Records excerpted from a collection:

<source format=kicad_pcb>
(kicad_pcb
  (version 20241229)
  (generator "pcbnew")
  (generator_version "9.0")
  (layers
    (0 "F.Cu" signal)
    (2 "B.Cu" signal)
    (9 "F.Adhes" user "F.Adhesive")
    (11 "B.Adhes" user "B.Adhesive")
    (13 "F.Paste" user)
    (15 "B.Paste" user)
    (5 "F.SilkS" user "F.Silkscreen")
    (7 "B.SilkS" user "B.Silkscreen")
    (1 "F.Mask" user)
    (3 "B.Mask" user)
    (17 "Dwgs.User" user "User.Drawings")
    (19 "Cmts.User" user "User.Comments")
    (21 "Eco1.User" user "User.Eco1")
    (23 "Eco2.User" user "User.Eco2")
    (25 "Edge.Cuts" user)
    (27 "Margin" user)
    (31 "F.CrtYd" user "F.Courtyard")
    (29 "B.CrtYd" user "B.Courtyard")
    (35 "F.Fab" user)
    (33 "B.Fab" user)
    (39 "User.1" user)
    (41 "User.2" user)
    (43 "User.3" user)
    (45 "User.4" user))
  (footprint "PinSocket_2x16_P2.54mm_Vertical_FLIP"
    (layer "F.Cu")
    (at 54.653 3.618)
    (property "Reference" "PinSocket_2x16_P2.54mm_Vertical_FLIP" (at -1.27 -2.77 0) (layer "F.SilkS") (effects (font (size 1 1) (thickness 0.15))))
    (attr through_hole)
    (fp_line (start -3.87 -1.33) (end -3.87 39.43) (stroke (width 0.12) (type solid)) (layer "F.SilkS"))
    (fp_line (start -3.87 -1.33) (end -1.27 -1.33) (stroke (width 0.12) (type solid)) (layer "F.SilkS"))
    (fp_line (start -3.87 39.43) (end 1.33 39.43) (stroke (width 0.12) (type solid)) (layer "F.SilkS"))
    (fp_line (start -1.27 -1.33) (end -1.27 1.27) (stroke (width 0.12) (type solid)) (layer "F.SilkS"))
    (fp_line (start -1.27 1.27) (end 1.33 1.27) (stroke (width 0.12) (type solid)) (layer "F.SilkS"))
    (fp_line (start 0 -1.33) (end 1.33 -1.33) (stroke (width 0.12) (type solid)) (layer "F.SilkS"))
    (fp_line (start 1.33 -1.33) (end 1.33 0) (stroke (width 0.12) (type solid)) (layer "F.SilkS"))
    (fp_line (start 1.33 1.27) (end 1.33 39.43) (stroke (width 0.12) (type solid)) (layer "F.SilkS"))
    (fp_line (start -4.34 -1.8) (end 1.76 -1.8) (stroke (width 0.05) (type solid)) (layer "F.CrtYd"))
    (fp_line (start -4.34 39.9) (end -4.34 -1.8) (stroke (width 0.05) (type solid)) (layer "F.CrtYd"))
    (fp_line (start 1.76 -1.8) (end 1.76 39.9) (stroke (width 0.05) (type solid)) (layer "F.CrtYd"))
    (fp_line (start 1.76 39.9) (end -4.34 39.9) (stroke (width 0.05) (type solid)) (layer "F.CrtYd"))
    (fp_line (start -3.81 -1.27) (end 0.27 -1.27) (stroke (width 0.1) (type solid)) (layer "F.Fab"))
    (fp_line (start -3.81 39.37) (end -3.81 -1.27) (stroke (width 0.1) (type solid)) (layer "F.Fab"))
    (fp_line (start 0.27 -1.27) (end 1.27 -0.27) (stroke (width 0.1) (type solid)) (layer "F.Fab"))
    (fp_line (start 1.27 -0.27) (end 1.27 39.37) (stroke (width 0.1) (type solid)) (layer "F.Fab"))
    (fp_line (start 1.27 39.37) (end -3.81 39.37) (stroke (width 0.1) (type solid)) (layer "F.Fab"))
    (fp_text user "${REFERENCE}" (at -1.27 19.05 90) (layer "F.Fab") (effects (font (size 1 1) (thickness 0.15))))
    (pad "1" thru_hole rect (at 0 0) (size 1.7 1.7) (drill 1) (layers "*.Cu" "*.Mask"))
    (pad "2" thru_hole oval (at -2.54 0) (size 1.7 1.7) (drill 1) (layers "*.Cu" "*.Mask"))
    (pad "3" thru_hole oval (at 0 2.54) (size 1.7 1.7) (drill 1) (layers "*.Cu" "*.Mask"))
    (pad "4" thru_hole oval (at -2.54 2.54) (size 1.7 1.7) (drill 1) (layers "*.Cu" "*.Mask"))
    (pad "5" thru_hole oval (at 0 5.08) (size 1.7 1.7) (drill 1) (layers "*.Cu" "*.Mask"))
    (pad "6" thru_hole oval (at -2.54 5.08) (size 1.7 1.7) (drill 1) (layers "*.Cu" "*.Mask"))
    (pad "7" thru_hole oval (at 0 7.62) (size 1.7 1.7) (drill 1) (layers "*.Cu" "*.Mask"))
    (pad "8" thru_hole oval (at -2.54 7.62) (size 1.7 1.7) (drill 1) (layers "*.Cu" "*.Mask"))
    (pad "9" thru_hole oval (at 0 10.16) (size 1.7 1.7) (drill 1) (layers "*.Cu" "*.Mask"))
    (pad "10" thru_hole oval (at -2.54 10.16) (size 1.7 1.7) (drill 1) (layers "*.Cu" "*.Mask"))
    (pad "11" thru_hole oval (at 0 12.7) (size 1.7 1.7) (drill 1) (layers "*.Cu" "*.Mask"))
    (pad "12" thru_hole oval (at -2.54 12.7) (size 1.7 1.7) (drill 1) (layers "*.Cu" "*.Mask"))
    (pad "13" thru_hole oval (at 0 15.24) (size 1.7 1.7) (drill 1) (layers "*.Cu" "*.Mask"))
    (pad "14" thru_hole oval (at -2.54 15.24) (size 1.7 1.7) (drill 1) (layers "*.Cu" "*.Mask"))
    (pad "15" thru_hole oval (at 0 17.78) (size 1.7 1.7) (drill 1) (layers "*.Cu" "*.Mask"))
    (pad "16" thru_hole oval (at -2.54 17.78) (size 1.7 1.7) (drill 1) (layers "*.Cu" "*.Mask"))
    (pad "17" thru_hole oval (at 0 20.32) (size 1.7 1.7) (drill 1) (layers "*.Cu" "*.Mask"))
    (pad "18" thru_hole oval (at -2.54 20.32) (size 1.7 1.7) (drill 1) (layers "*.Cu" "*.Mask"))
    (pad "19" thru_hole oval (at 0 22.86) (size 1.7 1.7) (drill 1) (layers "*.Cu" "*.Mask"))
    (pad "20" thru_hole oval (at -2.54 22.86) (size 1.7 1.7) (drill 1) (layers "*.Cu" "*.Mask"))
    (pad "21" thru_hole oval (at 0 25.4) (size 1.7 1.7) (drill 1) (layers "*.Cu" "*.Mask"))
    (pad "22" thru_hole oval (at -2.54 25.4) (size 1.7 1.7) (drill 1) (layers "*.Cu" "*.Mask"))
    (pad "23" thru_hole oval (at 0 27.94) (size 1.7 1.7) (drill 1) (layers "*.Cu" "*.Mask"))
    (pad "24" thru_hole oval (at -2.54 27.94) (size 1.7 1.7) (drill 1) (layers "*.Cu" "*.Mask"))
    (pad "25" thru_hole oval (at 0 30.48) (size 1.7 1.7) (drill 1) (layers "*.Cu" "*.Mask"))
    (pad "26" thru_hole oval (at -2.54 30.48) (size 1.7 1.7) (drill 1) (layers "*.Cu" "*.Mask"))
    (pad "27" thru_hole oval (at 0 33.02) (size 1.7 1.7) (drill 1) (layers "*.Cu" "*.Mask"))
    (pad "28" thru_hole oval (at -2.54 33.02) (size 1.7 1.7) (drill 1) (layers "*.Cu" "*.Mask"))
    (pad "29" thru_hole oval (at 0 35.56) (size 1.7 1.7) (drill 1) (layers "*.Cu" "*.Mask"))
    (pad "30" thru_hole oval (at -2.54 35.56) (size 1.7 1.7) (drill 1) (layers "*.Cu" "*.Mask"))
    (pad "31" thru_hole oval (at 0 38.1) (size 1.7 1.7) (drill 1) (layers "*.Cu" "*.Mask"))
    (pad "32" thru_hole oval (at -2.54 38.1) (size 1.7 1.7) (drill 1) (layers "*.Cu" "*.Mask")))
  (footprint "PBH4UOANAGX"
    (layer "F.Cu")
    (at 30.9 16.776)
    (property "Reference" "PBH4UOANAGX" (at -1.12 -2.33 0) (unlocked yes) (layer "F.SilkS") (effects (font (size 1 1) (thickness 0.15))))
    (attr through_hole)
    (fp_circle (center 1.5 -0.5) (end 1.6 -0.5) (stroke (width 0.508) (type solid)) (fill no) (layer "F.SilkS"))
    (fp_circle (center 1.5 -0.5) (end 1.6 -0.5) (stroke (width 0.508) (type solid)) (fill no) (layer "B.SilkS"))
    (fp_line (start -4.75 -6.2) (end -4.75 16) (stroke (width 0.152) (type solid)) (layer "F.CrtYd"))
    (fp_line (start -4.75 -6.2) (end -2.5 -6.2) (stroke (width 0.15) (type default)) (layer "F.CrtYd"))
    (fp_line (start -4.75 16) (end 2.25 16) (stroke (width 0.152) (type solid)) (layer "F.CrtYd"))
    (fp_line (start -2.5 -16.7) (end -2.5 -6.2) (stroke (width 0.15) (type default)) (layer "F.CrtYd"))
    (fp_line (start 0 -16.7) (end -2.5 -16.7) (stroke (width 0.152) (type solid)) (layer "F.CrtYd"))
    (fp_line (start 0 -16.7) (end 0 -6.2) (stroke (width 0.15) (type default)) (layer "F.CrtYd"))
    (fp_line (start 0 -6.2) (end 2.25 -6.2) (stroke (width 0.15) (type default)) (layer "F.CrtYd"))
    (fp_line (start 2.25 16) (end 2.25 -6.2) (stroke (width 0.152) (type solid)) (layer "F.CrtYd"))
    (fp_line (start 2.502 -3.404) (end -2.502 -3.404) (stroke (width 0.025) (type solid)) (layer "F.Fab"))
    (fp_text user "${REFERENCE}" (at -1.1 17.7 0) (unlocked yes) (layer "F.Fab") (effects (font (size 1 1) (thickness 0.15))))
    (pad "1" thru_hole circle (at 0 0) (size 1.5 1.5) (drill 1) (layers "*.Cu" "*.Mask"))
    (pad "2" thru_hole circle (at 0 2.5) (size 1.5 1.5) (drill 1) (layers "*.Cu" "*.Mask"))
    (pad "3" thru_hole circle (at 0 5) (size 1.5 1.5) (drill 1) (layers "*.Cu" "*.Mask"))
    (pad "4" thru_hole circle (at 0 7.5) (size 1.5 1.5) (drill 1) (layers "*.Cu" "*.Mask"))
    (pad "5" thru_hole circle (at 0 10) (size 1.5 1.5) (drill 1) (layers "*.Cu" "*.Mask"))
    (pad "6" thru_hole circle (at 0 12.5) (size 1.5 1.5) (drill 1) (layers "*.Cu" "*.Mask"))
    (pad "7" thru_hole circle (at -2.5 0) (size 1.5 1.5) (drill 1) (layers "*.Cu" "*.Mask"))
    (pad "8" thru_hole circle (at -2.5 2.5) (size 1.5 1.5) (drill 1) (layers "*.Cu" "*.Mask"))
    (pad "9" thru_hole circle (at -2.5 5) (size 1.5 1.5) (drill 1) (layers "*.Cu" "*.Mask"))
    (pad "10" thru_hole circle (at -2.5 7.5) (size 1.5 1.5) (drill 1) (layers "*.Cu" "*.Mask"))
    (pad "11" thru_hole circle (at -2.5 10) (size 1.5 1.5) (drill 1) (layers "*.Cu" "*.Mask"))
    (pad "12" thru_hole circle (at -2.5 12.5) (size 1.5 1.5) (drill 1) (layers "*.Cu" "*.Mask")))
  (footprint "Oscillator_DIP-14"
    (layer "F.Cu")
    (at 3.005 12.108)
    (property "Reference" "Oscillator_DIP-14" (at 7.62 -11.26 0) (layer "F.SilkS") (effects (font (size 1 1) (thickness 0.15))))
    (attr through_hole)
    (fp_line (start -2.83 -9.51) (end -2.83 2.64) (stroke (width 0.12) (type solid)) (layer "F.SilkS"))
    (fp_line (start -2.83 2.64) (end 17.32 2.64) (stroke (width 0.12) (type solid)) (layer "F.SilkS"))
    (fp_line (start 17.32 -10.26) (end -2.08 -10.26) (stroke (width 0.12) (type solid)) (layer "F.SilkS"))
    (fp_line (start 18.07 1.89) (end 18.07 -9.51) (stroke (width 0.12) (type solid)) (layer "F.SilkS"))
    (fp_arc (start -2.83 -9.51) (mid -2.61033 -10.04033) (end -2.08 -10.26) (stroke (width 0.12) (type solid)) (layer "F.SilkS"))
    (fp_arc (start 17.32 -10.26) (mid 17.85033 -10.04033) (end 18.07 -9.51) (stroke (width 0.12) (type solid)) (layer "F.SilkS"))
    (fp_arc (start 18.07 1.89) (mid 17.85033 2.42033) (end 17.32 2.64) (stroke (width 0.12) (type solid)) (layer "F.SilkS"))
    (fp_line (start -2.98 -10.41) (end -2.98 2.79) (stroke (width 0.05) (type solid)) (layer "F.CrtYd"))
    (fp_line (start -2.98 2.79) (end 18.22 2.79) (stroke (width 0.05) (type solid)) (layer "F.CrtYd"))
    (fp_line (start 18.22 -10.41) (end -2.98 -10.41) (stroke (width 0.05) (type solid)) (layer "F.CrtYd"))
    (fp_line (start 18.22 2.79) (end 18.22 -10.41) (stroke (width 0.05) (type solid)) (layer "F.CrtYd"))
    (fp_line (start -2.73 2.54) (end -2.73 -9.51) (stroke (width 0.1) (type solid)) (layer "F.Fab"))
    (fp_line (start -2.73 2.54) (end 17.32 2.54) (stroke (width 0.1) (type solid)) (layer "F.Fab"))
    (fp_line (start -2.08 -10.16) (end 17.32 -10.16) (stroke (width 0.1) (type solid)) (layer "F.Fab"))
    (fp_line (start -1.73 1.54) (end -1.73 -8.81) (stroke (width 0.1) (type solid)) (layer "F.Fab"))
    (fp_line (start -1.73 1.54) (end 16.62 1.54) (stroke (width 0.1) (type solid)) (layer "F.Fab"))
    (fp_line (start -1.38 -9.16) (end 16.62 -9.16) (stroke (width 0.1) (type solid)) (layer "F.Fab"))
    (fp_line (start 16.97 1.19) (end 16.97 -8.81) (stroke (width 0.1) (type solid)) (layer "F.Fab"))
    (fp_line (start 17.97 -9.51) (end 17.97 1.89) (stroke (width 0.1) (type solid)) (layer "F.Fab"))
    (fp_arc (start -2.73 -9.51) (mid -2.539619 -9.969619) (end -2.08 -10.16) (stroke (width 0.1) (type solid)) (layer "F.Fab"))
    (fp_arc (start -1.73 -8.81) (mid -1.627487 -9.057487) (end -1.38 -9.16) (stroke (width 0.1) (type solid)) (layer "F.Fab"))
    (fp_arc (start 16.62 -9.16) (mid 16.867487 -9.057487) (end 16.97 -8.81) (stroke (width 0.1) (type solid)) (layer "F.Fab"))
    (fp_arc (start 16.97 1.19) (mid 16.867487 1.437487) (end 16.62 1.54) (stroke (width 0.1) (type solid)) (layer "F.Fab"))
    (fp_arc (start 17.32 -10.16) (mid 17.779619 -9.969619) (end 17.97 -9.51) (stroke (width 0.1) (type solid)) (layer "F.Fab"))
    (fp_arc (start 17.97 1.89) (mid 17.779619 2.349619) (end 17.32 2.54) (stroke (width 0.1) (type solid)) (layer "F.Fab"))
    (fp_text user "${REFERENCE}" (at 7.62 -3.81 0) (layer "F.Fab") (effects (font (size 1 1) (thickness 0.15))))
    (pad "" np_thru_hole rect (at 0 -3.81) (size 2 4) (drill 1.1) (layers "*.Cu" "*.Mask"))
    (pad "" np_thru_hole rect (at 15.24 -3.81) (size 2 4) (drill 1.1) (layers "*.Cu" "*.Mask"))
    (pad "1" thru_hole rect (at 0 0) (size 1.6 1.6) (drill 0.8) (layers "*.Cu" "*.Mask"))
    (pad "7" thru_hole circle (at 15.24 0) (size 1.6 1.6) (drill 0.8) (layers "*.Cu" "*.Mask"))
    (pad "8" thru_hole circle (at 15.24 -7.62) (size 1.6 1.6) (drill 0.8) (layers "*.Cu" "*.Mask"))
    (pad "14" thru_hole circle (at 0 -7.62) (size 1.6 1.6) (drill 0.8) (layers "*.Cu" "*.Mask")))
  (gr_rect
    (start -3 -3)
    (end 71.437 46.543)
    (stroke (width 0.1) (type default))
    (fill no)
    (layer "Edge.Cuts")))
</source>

▶ **Instructions to follow**
Which lines of the records above hold the word "unlocked"? Copy each of them.

▶ **Written solution**
    (property "Reference" "PBH4UOANAGX" (at -1.12 -2.33 0) (unlocked yes) (layer "F.SilkS") (effects (font (size 1 1) (thickness 0.15))))
    (fp_text user "${REFERENCE}" (at -1.1 17.7 0) (unlocked yes) (layer "F.Fab") (effects (font (size 1 1) (thickness 0.15))))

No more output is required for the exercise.